◆ Exercises:
[1] Answer these questions from the article about the Shenton Park waste plant:
(a) How much has AnaeCo invested in the technology used at the facility?
(b) What stake does Monadelphous Group hold in AnaeCo?
(c) When was the plant's original contract signed?
[2] Using the article about the Shenton Park waste plant, explain why the composition of the plant's waste is predicted to change significantly from the basis of the original design.
[3] List every organization named in the article about the Shenton Park waste plant.

◆ Document passage:
AnaeCo has invested $120 million in the technology used at the Shenton Park facility, which is also designed to generate energy through the production of biogas.

It has not disclosed the plant’s total costs.

In a statement today the company, in which Monadelphous Group has a 15 per cent stake, warned further costs and delays at the plant were possible due to operational issues out of its control.

The owners of the facility DiCOM have told AnaeCo it will no longer operate the plant, once it gets it to “practical completion” stage.

AnaeCo managing director David A Lymburn said not knowing who would take over the plant's operations was creating inefficiencies and could cause further delays.

He warned the uncertainty could also affect the start date of performance trials aimed at increasing the amount and type of waste the plant can process.

Mr Lymburn said AneaCo had incurred additional costs stemming from the delay in naming a new operator.

“Because of this ... (we) will be seeking to recover costs where possible,” he said in a statement.

Mr Lymburn said AnaeCo had been further affected by the plant’s users, which had failed to agree to final terms for payment of gate fees for waste to be delivered to the facility.

“While these operational matters themselves are not the drivers of the commencement of performance trials, until resolved they contribute to uncertainty and the potential for delay,” he said.

Changes in how the City of Stirling collects garbage from residents is also expected to affect the plant’s performance, with trials due to consider how an increase in waste from the City of Stirling and its recent change to a three-bin system will work.

The plant, which was originally contracted to treat 60 per cent of its waste from the local western suburbs members of the WMRC and 40 per cent of its waste from the City of Stirling, will now be supplied with 75 per cent of its waste from the City of Stirling and only a quarter of its waste from the WMRC members.

“All of this means the composition of waste is predicted to change quite significantly relative to the basis of the original design,” Mr Lymburn said, referring to the contract initially signed in December 2010.

Anaeco shares dropped slightly to .1 cents today.

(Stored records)
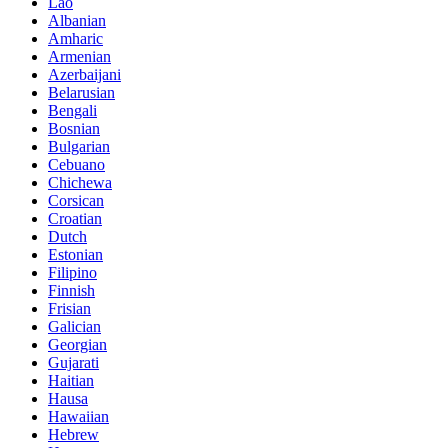
Lao
Albanian
Amharic
Armenian
Azerbaijani
Belarusian
Bengali
Bosnian
Bulgarian
Cebuano
Chichewa
Corsican
Croatian
Dutch
Estonian
Filipino
Finnish
Frisian
Galician
Georgian
Gujarati
Haitian
Hausa
Hawaiian
Hebrew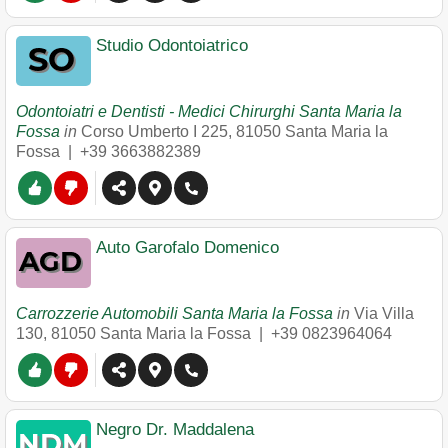
Studio Odontoiatrico
Odontoiatri e Dentisti - Medici Chirurghi Santa Maria la
Fossa
in
Corso Umberto I 225
,
81050
Santa Maria la
Fossa
|
+39 3663882389
Auto Garofalo Domenico
Carrozzerie Automobili Santa Maria la Fossa
in
Via Villa
130
,
81050
Santa Maria la Fossa
|
+39 0823964064
Negro Dr. Maddalena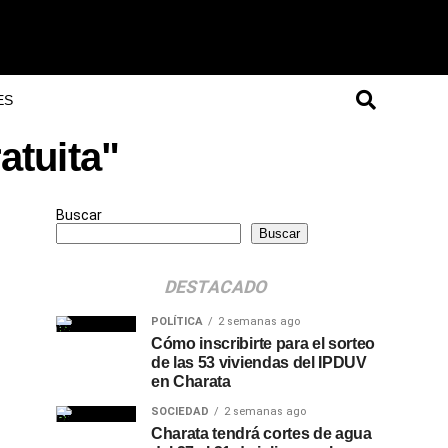
ES
atuita"
Buscar
Buscar
DESTACADO
POLÍTICA
2 semanas ago
Cómo inscribirte para el sorteo
de las 53 viviendas del IPDUV
en Charata
SOCIEDAD
2 semanas ago
Charata tendrá cortes de agua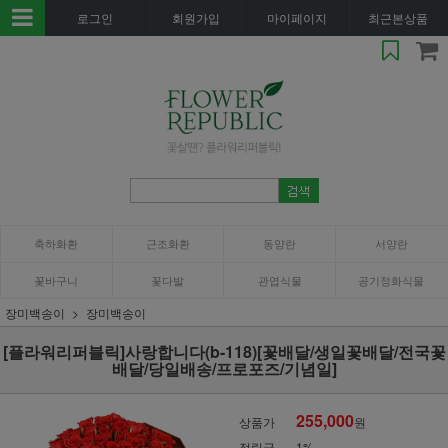
로그인
회원가입
마이페이지
최근본상품
축하화환
근조화환
동양란
서양란
꽃바구니
꽃다발
관엽식물
공기정화식물
장미백송이
장미백송이
[플라워리퍼블릭]사랑합니다(b-118)[꽃배달/생일꽃배달/전국꽃
배달/당일배송/프로포즈/기념일]
255,000
상품가
원
적립금
1%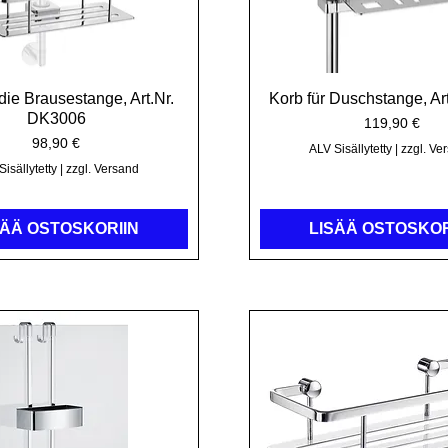
 die Brausestange, Art.Nr.
Pikakatselu
Korb für Duschstange, Ar
Pikakatselu
DK3006
Hinta
119,90 €
Hinta
98,90 €
ALV Sisällytetty
|
zzgl. Ve
isällytetty
|
zzgl. Versand
SÄÄ OSTOSKORIIN
LISÄÄ OSTOSKOR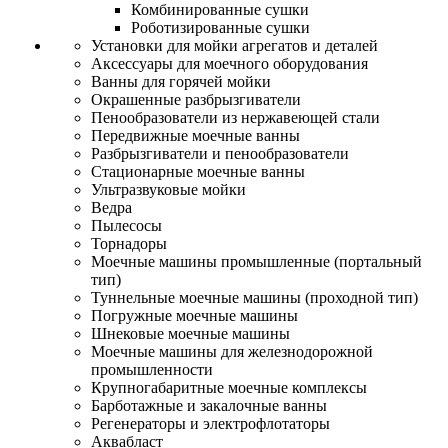
Комбинированные сушки
Роботизированные сушки
Установки для мойки агрегатов и деталей
Аксессуары для моечного оборудования
Ванны для горячей мойки
Окрашенные разбрызгиватели
Пенообразователи из нержавеющей стали
Передвижные моечные ванны
Разбрызгиватели и пенообразователи
Стационарные моечные ванны
Ультразвуковые мойки
Ведра
Пылесосы
Торнадоры
Моечные машины промышленные (портальный
тип)
Туннельные моечные машины (проходной тип)
Погружные моечные машины
Шнековые моечные машины
Моечные машины для железнодорожной
промышленности
Крупногабаритные моечные комплексы
Барботажные и закалочные ванны
Регенераторы и электрофлотаторы
Аквабласт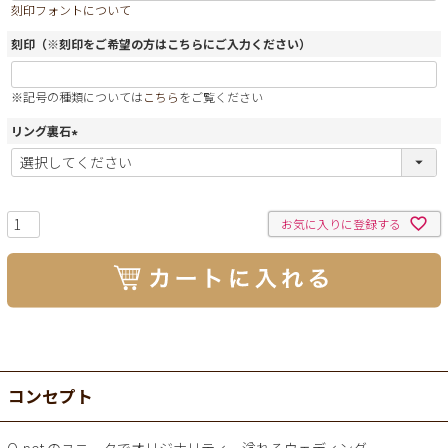
刻印フォントについて
須
)
刻印（※刻印をご希望の方はこちらにご入力ください）
※記号の種類については
こちら
をご覧ください
リング裏石
(
必
須
)
お気に入りに登録する
コンセプト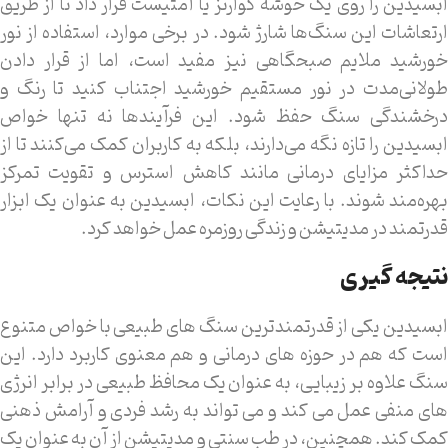
ابسیدین را روی یک خوشه کوارتز یا آمتیست قرار داد تا از طریق
ارتعاشات این سنگ‌ها شارژ شود. در برخی موارد، استفاده از نور
خورشید ملایم صبحگاهی نیز مفید است، اما از قرار دادن
طولانی‌مدت در نور مستقیم خورشید اجتناب کنید تا رنگ و
درخشندگی سنگ حفظ شود. این فرآیندها نه تنها خواص
ابسیدین را تازه نگه می‌دارند، بلکه به کاربران کمک می‌کنند تا از
حداکثر مزایای درمانی مانند کاهش استرس و تقویت تمرکز
بهره‌مند شوند. با رعایت این نکات، ابسیدین به عنوان یک ابزار
قدرتمند در مدیتیشن و زندگی روزمره عمل خواهد کرد.
نتیجه گیری
ابسیدین یکی از قدرتمندترین سنگ های طبیعی با خواص متنوع
است که هم در حوزه های درمانی و هم معنوی کاربرد دارد. این
سنگ علاوه بر زیبایی، به عنوان یک محافظ طبیعی در برابر انرژی
های منفی عمل می کند و می تواند به رشد فردی و آرامش ذهنی
کمک کند. همچنین، در طب سنتی و مدیتیشن از آن به عنوان یک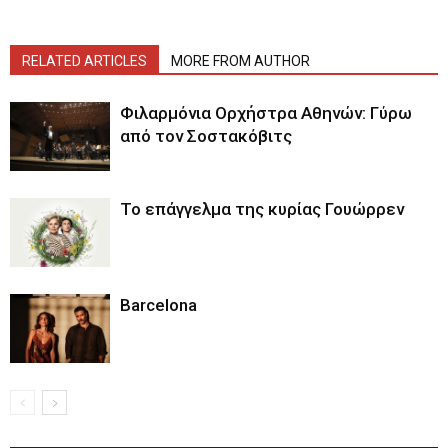
RELATED ARTICLES
MORE FROM AUTHOR
Φιλαρμόνια Ορχήστρα Αθηνών: Γύρω
από τον Σοστακόβιτς
Το επάγγελμα της κυρίας Γουώρρεν
Barcelona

◆ Task solutions:
[1]
(a) $120 million.
(b) A 15 per cent stake.
(c) December 2010.

[2] The plant was originally contracted to take 60 per cent of its waste from the western suburbs members of the WMRC and 40 per cent from the City of Stirling. It will now take 75 per cent from the City of Stirling and only a quarter from the WMRC members. The City of Stirling has also increased its waste and recently changed to a three-bin system.

[3] AnaeCo, Monadelphous Group, DiCOM, the City of Stirling, and the WMRC.